--- Exercise instructions ---
An exact copy of every entry is needed, with no images.

Stored data entries
-- Opening Marker --
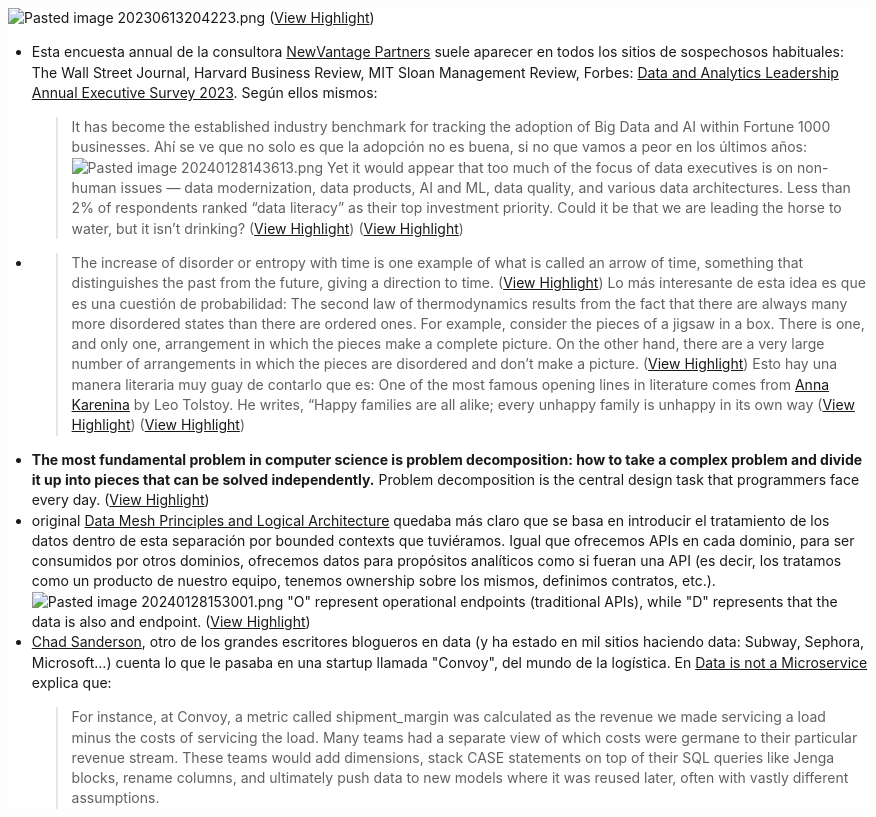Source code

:   ![Pasted image 20230613204223.png](https://publish-01.obsidian.md/access/cb99071642bd293268a43c90bb06fa4c/assets/Pasted%20image%2020230613204223.png) ([View Highlight](https://read.readwise.io/read/01hnafm5x4pbyxa1cc3ndxcyhr))
- Esta encuesta annual de la consultora [NewVantage Partners](https://brain.drmario.tech/NewVantage+Partners) suele aparecer en todos los sitios de sospechosos habituales: The Wall Street Journal, Harvard Business Review, MIT Sloan Management Review, Forbes: [Data and Analytics Leadership Annual Executive Survey 2023](https://brain.drmario.tech/raw+highlights/Articles/Data+and+Analytics+Leadership+Annual+Executive+Survey+2023). Según ellos mismos:
  > It has become the established industry benchmark for tracking the adoption of Big Data and AI within Fortune 1000 businesses.
  Ahí se ve que no solo es que la adopción no es buena, si no que vamos a peor en los últimos años:
  ![Pasted image 20240128143613.png](https://publish-01.obsidian.md/access/cb99071642bd293268a43c90bb06fa4c/assets/Pasted%20image%2020240128143613.png)
  > Yet it would appear that too much of the focus of data executives is on non-human issues — data modernization, data products, AI and ML, data quality, and various data architectures. Less than 2% of respondents ranked “data literacy” as their top investment priority. Could it be that we are leading the horse to water, but it isn’t drinking? ([View Highlight](https://read.readwise.io/read/01hm151zprwpj2qtpvrdzptbr0)) ([View Highlight](https://read.readwise.io/read/01hnafnvjcwepwq1v9325h84qv))
- > The increase of disorder or entropy with time is one example of what is called an arrow of time, something that distinguishes the past from the future, giving a direction to time. ([View Highlight](https://read.readwise.io/read/01hgyxz2a1a4kgpndygvwasjne))
  Lo más interesante de esta idea es que es una cuestión de probabilidad:
  > The second law of thermodynamics results from the fact that there are always many more disordered states than there are ordered ones. For example, consider the pieces of a jigsaw in a box. There is one, and only one, arrangement in which the pieces make a complete picture. On the other hand, there are a very large number of arrangements in which the pieces are disordered and don’t make a picture. ([View Highlight](https://read.readwise.io/read/01hgyy073k224mwm24g5xh75hp))
  Esto hay una manera literaria muy guay de contarlo que es:
  > One of the most famous opening lines in literature comes from [Anna Karenina](https://jamesclear.com/book/anna-karenina) by Leo Tolstoy. He writes, “Happy families are all alike; every unhappy family is unhappy in its own way ([View Highlight](https://read.readwise.io/read/01h3d2befx595efnkhm7d71mde)) ([View Highlight](https://read.readwise.io/read/01hnafrg0hzmdrbff0g3eh2pha))
- **The most fundamental problem in computer science is problem decomposition: how to take a complex problem and divide it up into pieces that can be solved independently.** Problem decomposition is the central design task that programmers face every day. ([View Highlight](https://read.readwise.io/read/01hnafseqj525b85z1e7gkz79t))
- original [Data Mesh Principles and Logical Architecture](https://brain.drmario.tech/raw+highlights/Articles/Data+Mesh+Principles+and+Logical+Architecture) quedaba más claro que se basa en introducir el tratamiento de los datos dentro de esta separación por bounded contexts que tuviéramos. Igual que ofrecemos APIs en cada dominio, para ser consumidos por otros dominios, ofrecemos datos para propósitos analíticos como si fueran una API (es decir, los tratamos como un producto de nuestro equipo, tenemos ownership sobre los mismos, definimos contratos, etc.).
  ![Pasted image 20240128153001.png](https://publish-01.obsidian.md/access/cb99071642bd293268a43c90bb06fa4c/assets/Pasted%20image%2020240128153001.png) "O" represent operational endpoints (traditional APIs), while "D" represents that the data is also and endpoint. ([View Highlight](https://read.readwise.io/read/01hnafthj79kgxw4x03pxbeexs))
- [Chad Sanderson](https://brain.drmario.tech/pages/Chad+Sanderson), otro de los grandes escritores blogueros en data (y ha estado en mil sitios haciendo data: Subway, Sephora, Microsoft…) cuenta lo que le pasaba en una startup llamada "Convoy", del mundo de la logística. En [Data is not a Microservice](https://brain.drmario.tech/raw+highlights/Articles/Data+is+not+a+Microservice) explica que:
  > For instance, at Convoy, a metric called shipment_margin was calculated as the revenue we made servicing a load minus the costs of servicing the load. Many teams had a separate view of which costs were germane to their particular revenue stream. These teams would add dimensions, stack CASE statements on top of their SQL queries like Jenga blocks, rename columns, and ultimately push data to new models where it was reused later, often with vastly different assumptions.
  >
-- Closing Marker --
--- The answer ---
Source code

:   ![Pasted image 20230613204223.png](https://publish-01.obsidian.md/access/cb99071642bd293268a43c90bb06fa4c/assets/Pasted%20image%2020230613204223.png) ([View Highlight](https://read.readwise.io/read/01hnafm5x4pbyxa1cc3ndxcyhr))
- Esta encuesta annual de la consultora [NewVantage Partners](https://brain.drmario.tech/NewVantage+Partners) suele aparecer en todos los sitios de sospechosos habituales: The Wall Street Journal, Harvard Business Review, MIT Sloan Management Review, Forbes: [Data and Analytics Leadership Annual Executive Survey 2023](https://brain.drmario.tech/raw+highlights/Articles/Data+and+Analytics+Leadership+Annual+Executive+Survey+2023). Según ellos mismos:
  > It has become the established industry benchmark for tracking the adoption of Big Data and AI within Fortune 1000 businesses.
  Ahí se ve que no solo es que la adopción no es buena, si no que vamos a peor en los últimos años:
  ![Pasted image 20240128143613.png](https://publish-01.obsidian.md/access/cb99071642bd293268a43c90bb06fa4c/assets/Pasted%20image%2020240128143613.png)
  > Yet it would appear that too much of the focus of data executives is on non-human issues — data modernization, data products, AI and ML, data quality, and various data architectures. Less than 2% of respondents ranked “data literacy” as their top investment priority. Could it be that we are leading the horse to water, but it isn’t drinking? ([View Highlight](https://read.readwise.io/read/01hm151zprwpj2qtpvrdzptbr0)) ([View Highlight](https://read.readwise.io/read/01hnafnvjcwepwq1v9325h84qv))
- > The increase of disorder or entropy with time is one example of what is called an arrow of time, something that distinguishes the past from the future, giving a direction to time. ([View Highlight](https://read.readwise.io/read/01hgyxz2a1a4kgpndygvwasjne))
  Lo más interesante de esta idea es que es una cuestión de probabilidad:
  > The second law of thermodynamics results from the fact that there are always many more disordered states than there are ordered ones. For example, consider the pieces of a jigsaw in a box. There is one, and only one, arrangement in which the pieces make a complete picture. On the other hand, there are a very large number of arrangements in which the pieces are disordered and don’t make a picture. ([View Highlight](https://read.readwise.io/read/01hgyy073k224mwm24g5xh75hp))
  Esto hay una manera literaria muy guay de contarlo que es:
  > One of the most famous opening lines in literature comes from [Anna Karenina](https://jamesclear.com/book/anna-karenina) by Leo Tolstoy. He writes, “Happy families are all alike; every unhappy family is unhappy in its own way ([View Highlight](https://read.readwise.io/read/01h3d2befx595efnkhm7d71mde)) ([View Highlight](https://read.readwise.io/read/01hnafrg0hzmdrbff0g3eh2pha))
- **The most fundamental problem in computer science is problem decomposition: how to take a complex problem and divide it up into pieces that can be solved independently.** Problem decomposition is the central design task that programmers face every day. ([View Highlight](https://read.readwise.io/read/01hnafseqj525b85z1e7gkz79t))
- original [Data Mesh Principles and Logical Architecture](https://brain.drmario.tech/raw+highlights/Articles/Data+Mesh+Principles+and+Logical+Architecture) quedaba más claro que se basa en introducir el tratamiento de los datos dentro de esta separación por bounded contexts que tuviéramos. Igual que ofrecemos APIs en cada dominio, para ser consumidos por otros dominios, ofrecemos datos para propósitos analíticos como si fueran una API (es decir, los tratamos como un producto de nuestro equipo, tenemos ownership sobre los mismos, definimos contratos, etc.).
  ![Pasted image 20240128153001.png](https://publish-01.obsidian.md/access/cb99071642bd293268a43c90bb06fa4c/assets/Pasted%20image%2020240128153001.png) "O" represent operational endpoints (traditional APIs), while "D" represents that the data is also and endpoint. ([View Highlight](https://read.readwise.io/read/01hnafthj79kgxw4x03pxbeexs))
- [Chad Sanderson](https://brain.drmario.tech/pages/Chad+Sanderson), otro de los grandes escritores blogueros en data (y ha estado en mil sitios haciendo data: Subway, Sephora, Microsoft…) cuenta lo que le pasaba en una startup llamada "Convoy", del mundo de la logística. En [Data is not a Microservice](https://brain.drmario.tech/raw+highlights/Articles/Data+is+not+a+Microservice) explica que:
  > For instance, at Convoy, a metric called shipment_margin was calculated as the revenue we made servicing a load minus the costs of servicing the load. Many teams had a separate view of which costs were germane to their particular revenue stream. These teams would add dimensions, stack CASE statements on top of their SQL queries like Jenga blocks, rename columns, and ultimately push data to new models where it was reused later, often with vastly different assumptions.
  >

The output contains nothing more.